I hope that I may be allowed to make a wider point. I sometimes think that in our preoccupation with specific legislation we fail to make connections. All the time we are worried about stability, terrorism and the appeal of extremists. However, this kind of thing plays into the hands of agitators who portray these issues as examples of the hypocrisy of our society. It is hypocritical for an agent of the state to do something that is a denial of what the state is about and for the state to give no assistance in making sure that the wrong is put right. A terribly important principle has been raised in this amendment.
It is an important point, which has been raised before in the context of the Bill. I think that Amendments 69 and 71 in the name of my noble friend Lord Thomas of Gresford—to which we will come, dare I say, sooner rather than later—raise the point about families of asylum seekers.

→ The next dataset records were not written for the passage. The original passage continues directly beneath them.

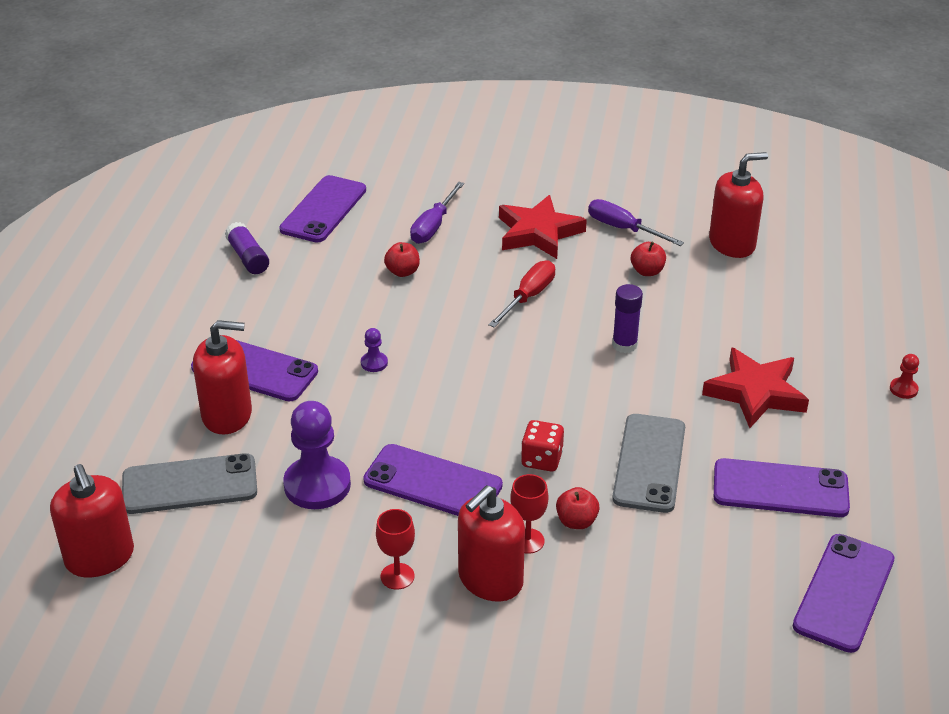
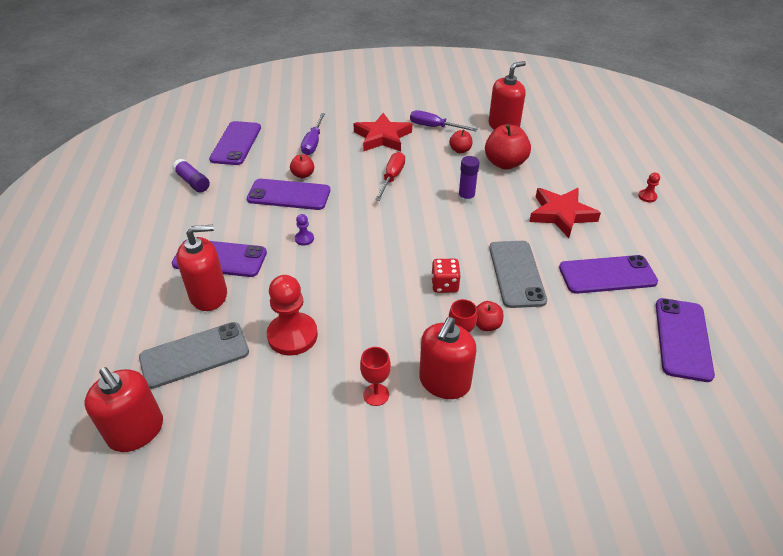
camera: 15 degrees left, 5 degrees up
(317, 485) = (292, 335): purple pawn -> red pawn
(432, 483) = (376, 317): purple phone -> purple phone (289, 195)
(706, 302) = (505, 163): none -> red apple

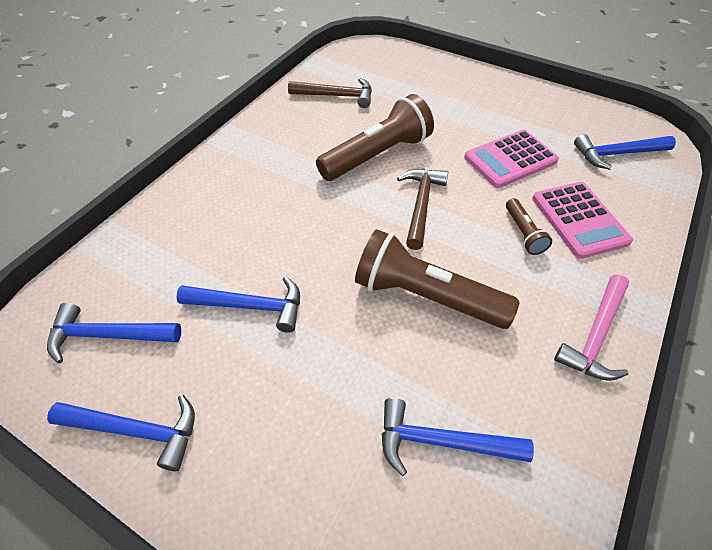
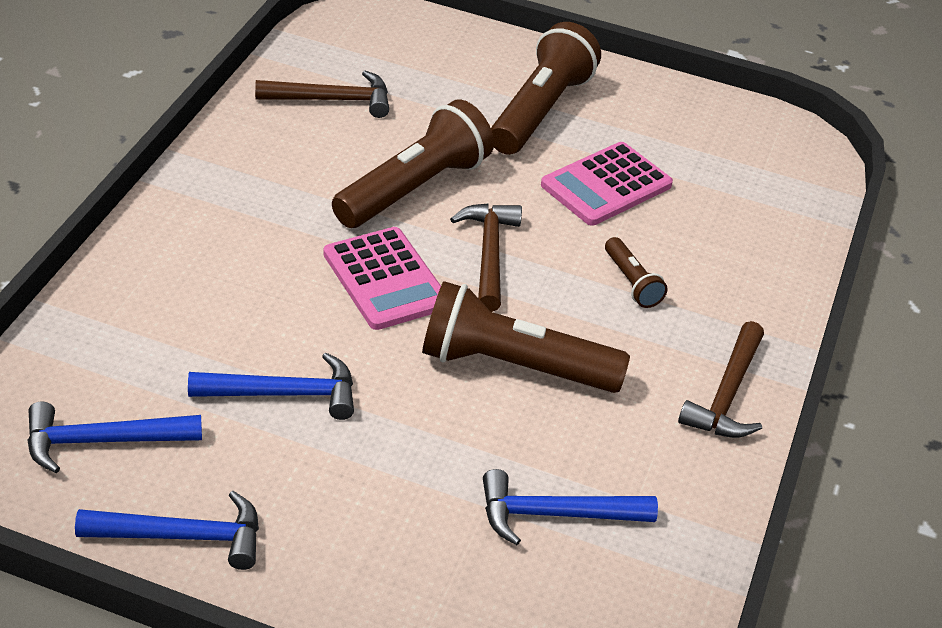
camera: 15 degrees left, 10 degrees down
(470, 107) = (540, 110): none -> brown flashlight
(579, 220) = (704, 261): pink calculator -> pink calculator (385, 279)
(595, 335) = (727, 394): pink hammer -> brown hammer
(617, 154) = (753, 171): blue hammer -> none

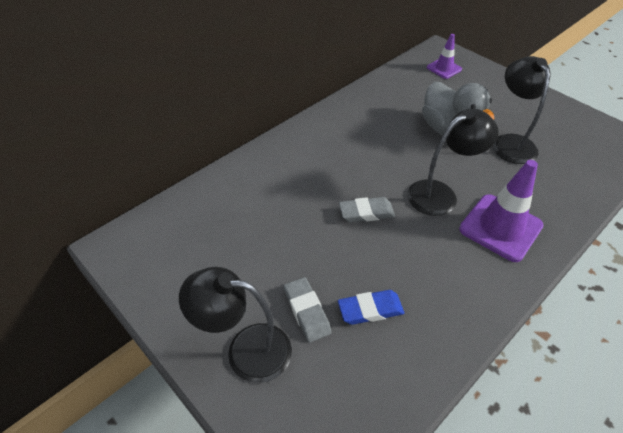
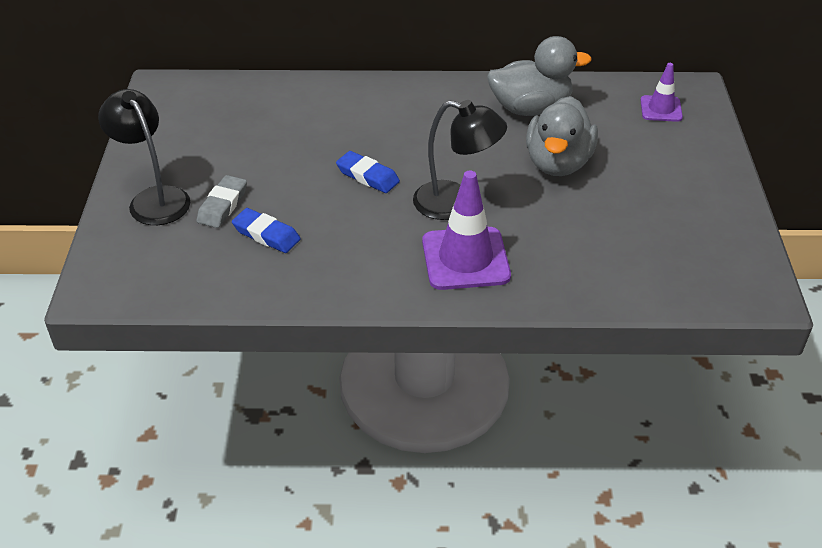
camera: 45 degrees right, 5 degrees down
(366, 212) = (367, 176): grey eraser -> blue eraser
(385, 106) = (530, 108): none -> grey duck
(510, 142) = (606, 209): black lamp -> none

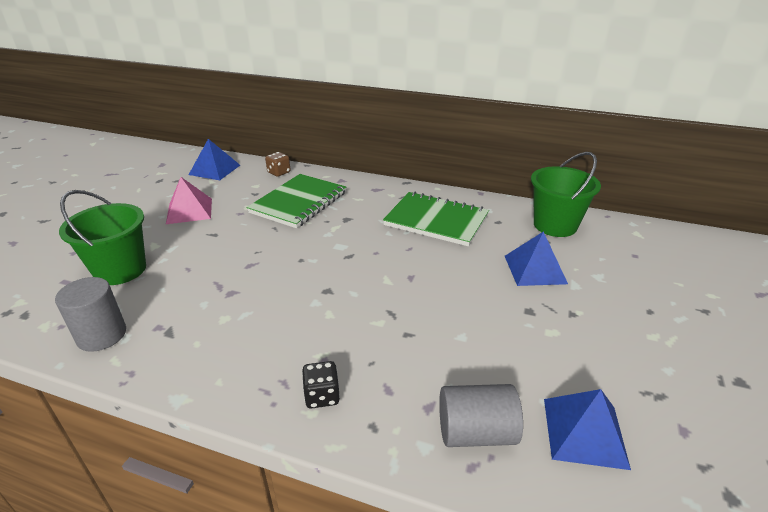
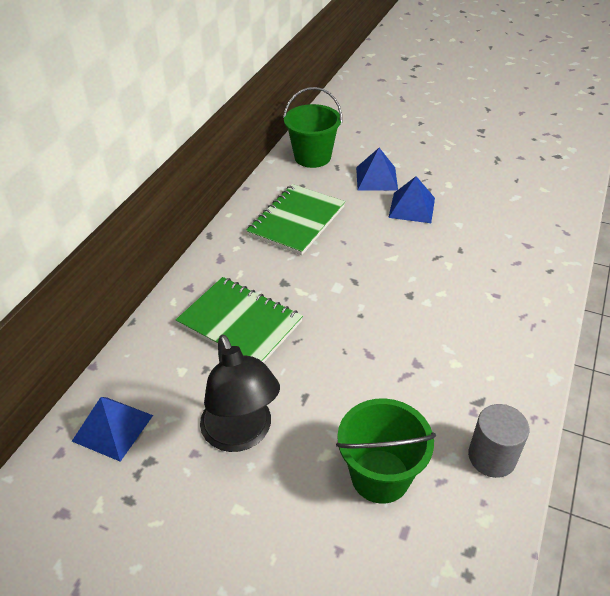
camera: 85 degrees left, 10 degrees up
(189, 211) = (241, 434): pink pyramid -> black lamp
(279, 172) = (148, 349): brown dice -> none
(322, 396) = (531, 294): black dice -> none
(476, 432) = (542, 228): grey cylinder -> none
(584, 432) = (531, 189): blue pyramid -> blue pyramid (412, 207)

I hope that when we come to that, we will have a proper debate on the important issue that my noble friend raises.
The Minister is defending the Bill’s drafting against the proposal of the noble Lord, Lord Ramsbotham, in Amendment 60. Is he therefore saying that if someone is the victim of a mistake by a public authority—not a deliberate mistake or one dishonestly intended but none the less an egregious error arising from ignorance of the law, which ought to be known by the people working in the public authority—there is to be no legally aided redress for the citizen, even if the harm is considerable?
As I said to my noble friend Lord Phillips, the Bill does not include negligent actions of a public authority. I made very clear that it is intended for the serious-end range of abuse of power and the harm that results. It is not intended to include all that lies by way of negligence.
Will the noble and learned Lord consider very carefully whether he is really content that through the Bill the Government are in effect carving out a significant area of immunity for their agents where they might have acted incompetently or irresponsibly—not deliberately or dishonestly but incompetently and irresponsibly—and, in so doing, have caused considerable damage to individuals? In stipulating that legal aid should not be available to enable individuals to secure redress and damages in such a situation, surely the Government are acting to protect themselves in a way that is simply wrong when one considers what the proper relationship between the state and the individual should be.
My Lords, at the risk of repetition, I have already said that numerous routes within scope, other than a damages claim, might be open to an individual and might be even more appropriate in addressing the situation where a public authority or the state acts in a way that the individual citizen wishes to challenge. Indeed, as I have indicated, other means, such as conditional fee agreements, might also be appropriate in some cases that are not at the serious end.